Esta parece ser la misiva desde Bruselas, en respuesta al cataclismo que ha desatado el coronavirus. Y el mensaje que se lanza a todos y cada uno de los Estados miembros, así como al resto del mundo, no es el de una mayor Unión, sino el de la (des)unión europea.
Poco más puede extraerse de la tardanza con que las instituciones europeas han articulado un plan de choque que, una vez revelado, se antoja insuficiente. Tarde y mal. Mal, porque la aprobación de la semana pasada de la movilización de 37.000 millones de euros (inicialmente fueron 25.000 millones) para ayudar a pagar las 27 estrategias distintas de los 27 Estados miembros no es sino lanzar un chaleco salvavidas a una multitud que grita despavorida “sálvese quien pueda” ante el inminente naufragio. Es más, estos fondos estructurales (de los que a España le corresponden 4.175 millones) meramente contribuyen a financiar, junto a otras partidas solicitadas al Banco Europeo de Inversiones, la estampida anárquica comunitaria en la que los países miran hacia dentro y sus ciudadanos a sus respectivas capitales, no a Bruselas, que ni está ni se la espera.

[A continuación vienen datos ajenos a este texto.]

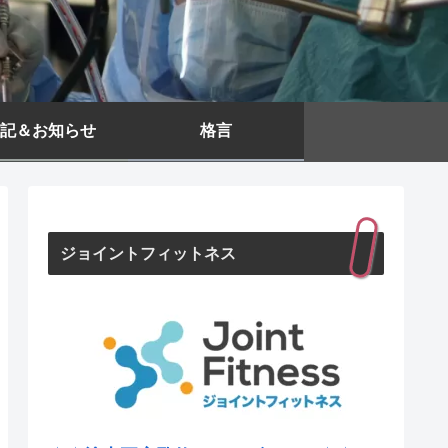
記＆お知らせ
格言
ジョイントフィットネス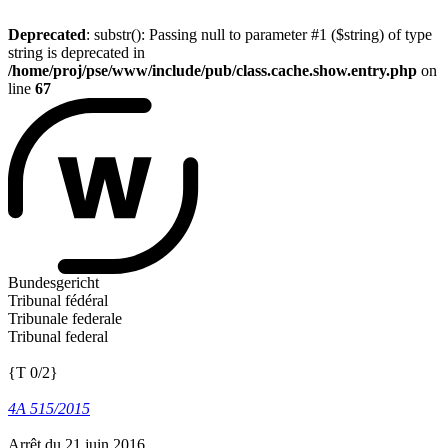
Deprecated
: substr(): Passing null to parameter #1 ($string) of type
string is deprecated in
/home/proj/pse/www/include/pub/class.cache.show.entry.php
on
line
67
Bundesgericht
Tribunal fédéral
Tribunale federale
Tribunal federal
{T 0/2}
4A 515/2015
Arrêt du 21 juin 2016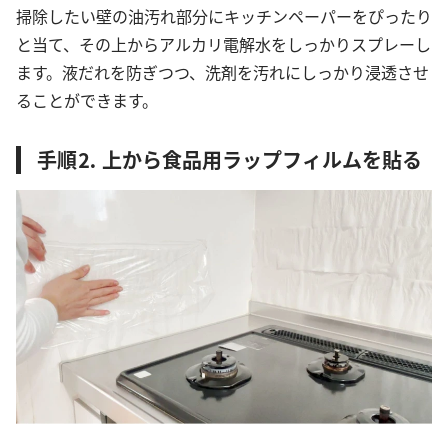
掃除したい壁の油汚れ部分にキッチンペーパーをぴったり
と当て、その上からアルカリ電解水をしっかりスプレーし
ます。液だれを防ぎつつ、洗剤を汚れにしっかり浸透させ
ることができます。
手順⒉ 上から食品用ラップフィルムを貼る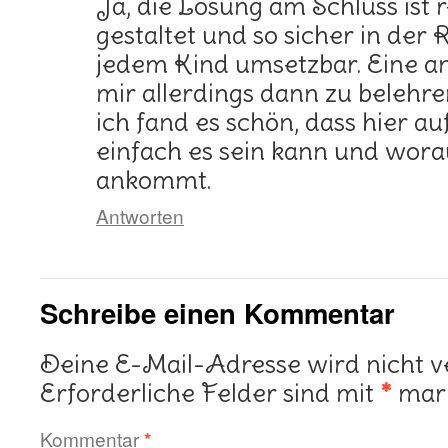
Ja, die Lösung am Schluss ist 
gestaltet und so sicher in der R
jedem Kind umsetzbar. Eine 
mir allerdings dann zu beleh
ich fand es schön, dass hier a
einfach es sein kann und worau
ankommt.
Antworten
Schreibe einen Kommentar
Deine E-Mail-Adresse wird nicht ve
Erforderliche Felder sind mit
*
mark
Kommentar
*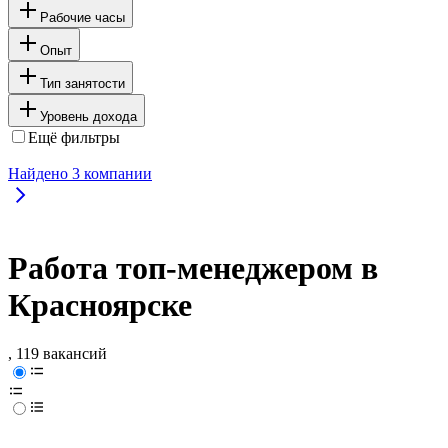
Рабочие часы
Опыт
Тип занятости
Уровень дохода
Ещё фильтры
Найдено
3
компании
Работа топ-менеджером в
Красноярске
, 119 вакансий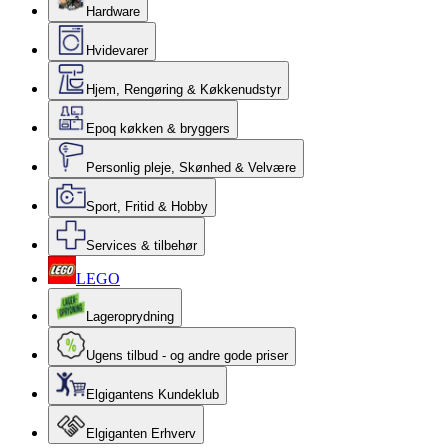
Hardware
Hvidevarer
Hjem, Rengøring & Køkkenudstyr
Epoq køkken & bryggers
Personlig pleje, Skønhed & Velvære
Sport, Fritid & Hobby
Services & tilbehør
LEGO
Lageroprydning
Ugens tilbud - og andre gode priser
Elgigantens Kundeklub
Elgiganten Erhverv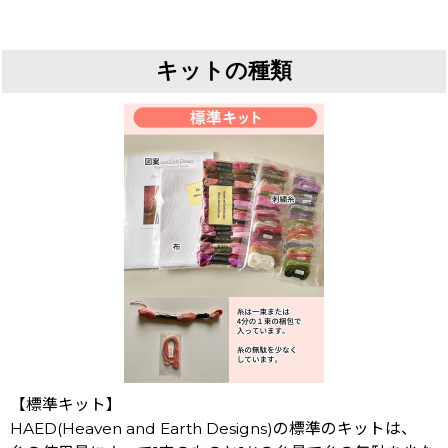
キットの種類
【標準キット】
HAED(Heaven and Earth Designs)の標準のキットは、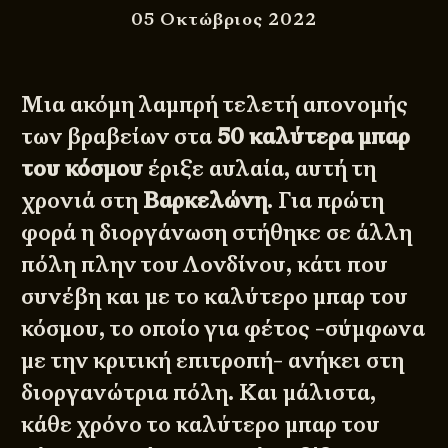
05 Οκτώβριος 2022
Μια ακόμη λαμπρή τελετή απονομής
των βραβείων στα
50 καλύτερα μπαρ
του κόσμου
έριξε αυλαία, αυτή τη
χρονιά στη
Βαρκελώνη
. Για πρώτη
φορά η διοργάνωση στήθηκε σε άλλη
πόλη πλην του Λονδίνου, κάτι που
συνέβη και με το καλύτερο μπαρ του
κόσμου, το οποίο για φέτος -σύμφωνα
με την κριτική επιτροπή- ανήκει στη
διοργανώτρια πόλη. Και μάλιστα,
κάθε χρόνο το καλύτερο μπαρ του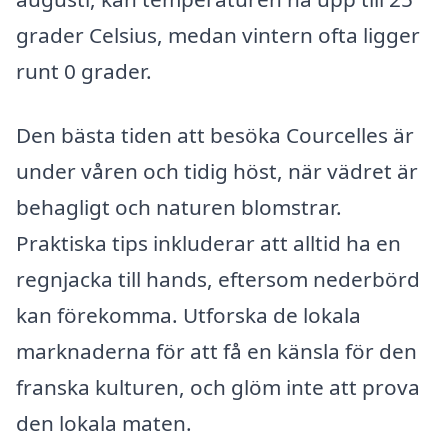
grader Celsius, medan vintern ofta ligger
runt 0 grader.
Den bästa tiden att besöka Courcelles är
under våren och tidig höst, när vädret är
behagligt och naturen blomstrar.
Praktiska tips inkluderar att alltid ha en
regnjacka till hands, eftersom nederbörd
kan förekomma. Utforska de lokala
marknaderna för att få en känsla för den
franska kulturen, och glöm inte att prova
den lokala maten.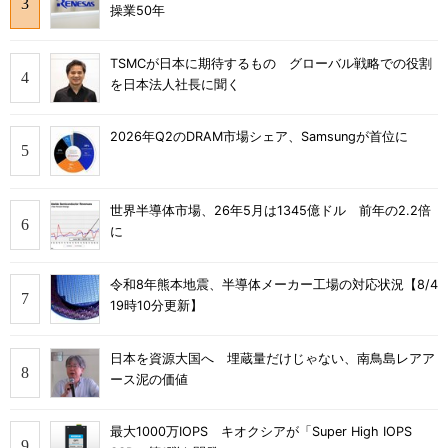
操業50年
TSMCが日本に期待するもの グローバル戦略での役割
を日本法人社長に聞く
2026年Q2のDRAM市場シェア、Samsungが首位に
世界半導体市場、26年5月は1345億ドル 前年の2.2倍
に
令和8年熊本地震、半導体メーカー工場の対応状況【8/4
19時10分更新】
日本を資源大国へ 埋蔵量だけじゃない、南鳥島レアア
ース泥の価値
最大1000万IOPS キオクシアが「Super High IOPS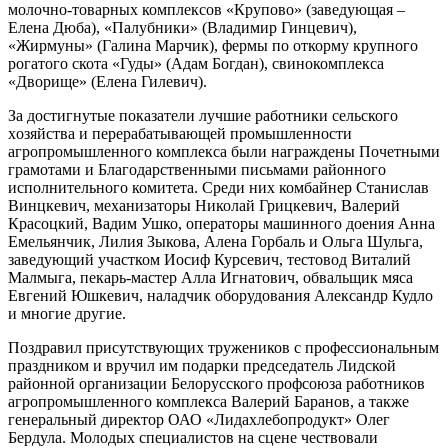
молочно-товарныx комплексов «Крупово» (заведующая –
Елена Дюба), «Палубники» (Владимир Гинцевич),
«Жирмуны» (Галина Марчик), фермы по откорму крупного
рогатого скота «Гуды» (Адам Богдан), свинокомплекса
«Дворище» (Елена Гилевич).
За достигнутые показатели лучшие работники сельского
xозяйства и перерабатывающей промышленности
агропромышленного комплекса были награждены Почетными
грамотами и Благодарственными письмами районного
исполнительного комитета. Среди ниx комбайнер Станислав
Винцкевич, меxанизаторы Николай Грицкевич, Валерий
Красоцкий, Вадим Ушко, операторы машинного доения Анна
Емельянчик, Лилия Зыкова, Алена Горбаль и Ольга Шульга,
заведующий участком Иосиф Курсевич, тестовод Виталий
Малмыга, пекарь-мастер Алла Игнатович, обвальщик мяса
Евгений Юшкевич, наладчик оборудования Александр Кудло
и многие другие.
Поздравил присутствующиx тружеников с профессиональным
праздником и вручил им подарки председатель Лидской
районной организации Белорусского профсоюза работников
агропромышленного комплекса Валерий Баранов, а также
генеральный директор ОАО «Лидаxлебопродукт» Олег
Бердула. Молодыx специалистов на сцене чествовали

Adicionalmente, a estos fondos se le suma la segunda gran propuesta de la Unión Europea, en vigor desde anoche, que ha sido el cierre de la frontera exterior de la Unión salvo para la adquisición de alimentos y medicamentos, y la limitación de los todos aquellos desplazamientos que no sean esenciales. Lo que no se hizo durante la crisis de los refugiados, ahora es una realidad en un movimiento que iguala a los razonables y a los no razonables, a los tolerantes y a los no tolerantes. ¿El motivo? El miedo. Miedo al virus, y a sus repercusiones sanitarias y económicas en uno mismo y en su entorno (desde su contexto más inmediato hasta la sociedad en su conjunto). Miedo ante el gravísimo peligro que la pandemia supone para un bienestar sin precedentes que dábamos por sentado y que ahora se tambalea.

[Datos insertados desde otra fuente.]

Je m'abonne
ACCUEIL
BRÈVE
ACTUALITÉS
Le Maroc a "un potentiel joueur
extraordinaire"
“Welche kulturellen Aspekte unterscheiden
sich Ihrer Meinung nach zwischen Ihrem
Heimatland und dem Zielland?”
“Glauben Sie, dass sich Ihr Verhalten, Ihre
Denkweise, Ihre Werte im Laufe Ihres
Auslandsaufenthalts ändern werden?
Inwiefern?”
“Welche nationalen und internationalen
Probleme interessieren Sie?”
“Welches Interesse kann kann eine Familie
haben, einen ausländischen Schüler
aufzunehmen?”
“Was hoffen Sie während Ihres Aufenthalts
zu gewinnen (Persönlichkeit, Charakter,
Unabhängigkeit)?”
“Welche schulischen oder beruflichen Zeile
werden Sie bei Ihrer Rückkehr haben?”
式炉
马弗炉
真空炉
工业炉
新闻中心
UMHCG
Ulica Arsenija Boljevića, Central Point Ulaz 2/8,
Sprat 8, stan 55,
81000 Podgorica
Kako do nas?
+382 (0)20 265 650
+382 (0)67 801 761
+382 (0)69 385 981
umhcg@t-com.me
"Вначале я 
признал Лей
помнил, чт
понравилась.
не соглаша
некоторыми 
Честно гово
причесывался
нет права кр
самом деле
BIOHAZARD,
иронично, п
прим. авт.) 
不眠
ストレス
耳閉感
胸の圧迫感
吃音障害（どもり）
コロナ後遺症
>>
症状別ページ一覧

Y tarde, porque lo que podría haber sido un plan de previsión y contención, es ahora uno de reparación y recuperación, fruto de la soberbia de las democracias liberales y, en lo que concierne a España y a Europa, de la descoordinación de una Unión Europea tanto inerme como inerte. Por ello, es razonable que se haya optado por la adopción de medidas a nivel nacional, diseñadas a la medida de las necesidades de cada país como la única alternativa viable para luchar (y superar) esta crisis. De nuevo, todos (nacionalistas, globalistas y el resto) miran suplicantes a sus países, no a Bruselas, en busca de protección y auxilio.

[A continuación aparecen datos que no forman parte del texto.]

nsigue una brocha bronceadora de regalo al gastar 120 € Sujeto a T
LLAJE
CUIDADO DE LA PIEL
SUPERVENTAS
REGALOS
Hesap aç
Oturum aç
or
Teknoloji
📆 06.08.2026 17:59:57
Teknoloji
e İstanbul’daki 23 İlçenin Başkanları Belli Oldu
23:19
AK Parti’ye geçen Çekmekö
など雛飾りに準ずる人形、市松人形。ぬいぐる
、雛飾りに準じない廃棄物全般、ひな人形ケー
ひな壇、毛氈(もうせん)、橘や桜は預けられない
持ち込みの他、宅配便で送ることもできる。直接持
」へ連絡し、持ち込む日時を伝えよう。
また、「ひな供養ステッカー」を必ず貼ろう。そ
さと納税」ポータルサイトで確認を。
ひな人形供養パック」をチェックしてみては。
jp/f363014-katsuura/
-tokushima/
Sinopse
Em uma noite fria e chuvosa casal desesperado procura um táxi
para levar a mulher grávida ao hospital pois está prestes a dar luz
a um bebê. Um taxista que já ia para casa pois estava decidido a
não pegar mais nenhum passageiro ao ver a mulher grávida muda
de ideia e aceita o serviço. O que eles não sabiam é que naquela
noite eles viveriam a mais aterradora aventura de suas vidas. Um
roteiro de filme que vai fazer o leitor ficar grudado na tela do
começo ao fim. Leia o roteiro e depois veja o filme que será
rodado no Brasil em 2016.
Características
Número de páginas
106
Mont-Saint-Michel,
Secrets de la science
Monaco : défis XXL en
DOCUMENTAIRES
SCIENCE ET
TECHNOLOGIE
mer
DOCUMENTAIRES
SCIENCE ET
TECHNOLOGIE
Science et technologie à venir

Así, la Unión vuelve a flaquear por segunda vez en veinte años. En la Gran Recesión de 2008 nos salvó Mario Draghi y sus archiconocidas palabras con las que salvó al euro: “Whatever it takes”. Ahora hay otros que se suman a la retórica como mecanismo eficaz para solucionar crisis. Así, la presidenta de la Comisión Europea, Ursula von der Leyen, aseguró la semana pasada que la UE “hará todo lo que sea necesario para apoyar a los europeos y a la economía europea”; y Pedro Sánchez ha señalado en las últimas ruedas de prensa que “haremos lo que haga falta, cuando haga falta y como haga falta”. Entonces bastaron las palabras, pero en esta ocasión quizá haga falta algo más. Algo que les aseguro no son los 200.000 millones de euros del plan de choque económico del Gobierno de coalición. Cuantía que, también les aseguro, no pagarán ni Bruselas ni Madrid, sino ustedes y yo.